=== Data supplied ===
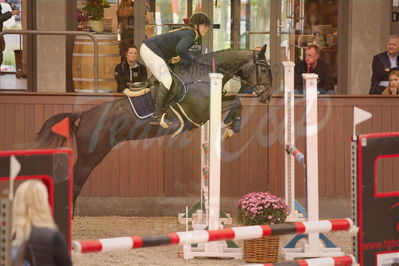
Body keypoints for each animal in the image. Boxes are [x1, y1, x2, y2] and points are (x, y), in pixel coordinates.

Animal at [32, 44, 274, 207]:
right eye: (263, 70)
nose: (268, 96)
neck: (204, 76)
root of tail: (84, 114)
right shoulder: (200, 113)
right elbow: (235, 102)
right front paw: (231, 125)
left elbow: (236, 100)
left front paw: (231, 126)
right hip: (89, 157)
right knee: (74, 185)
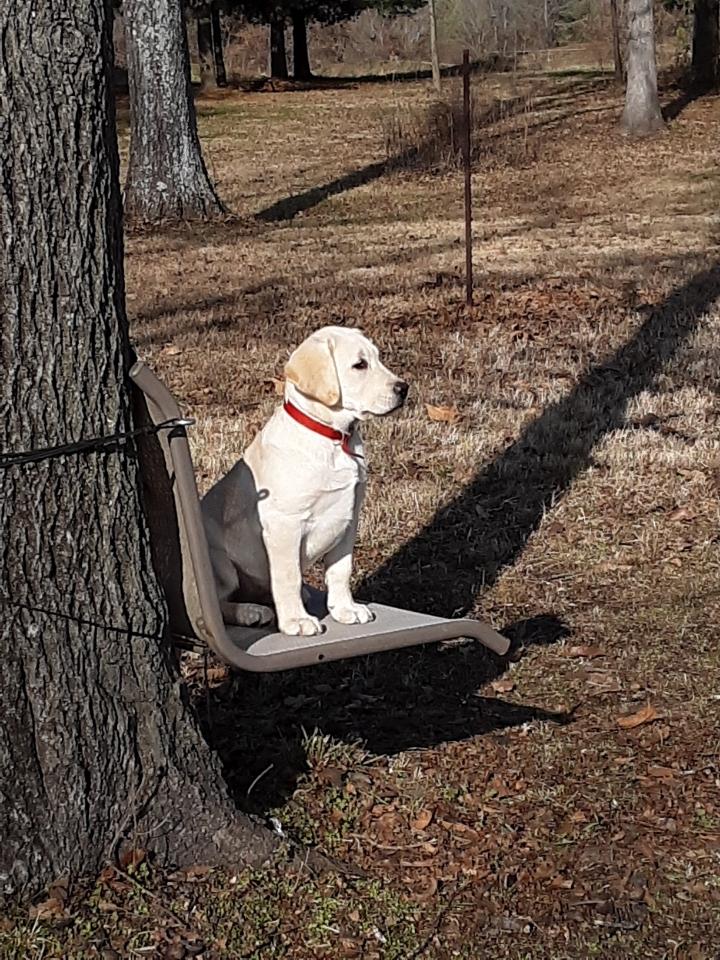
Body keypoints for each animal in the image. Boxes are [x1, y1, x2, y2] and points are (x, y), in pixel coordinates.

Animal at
===
=== Data supplied ===
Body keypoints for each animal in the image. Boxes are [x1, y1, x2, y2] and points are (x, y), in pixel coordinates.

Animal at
===
For the word "right", tally the lines of the listing that include it and give the number alone.

6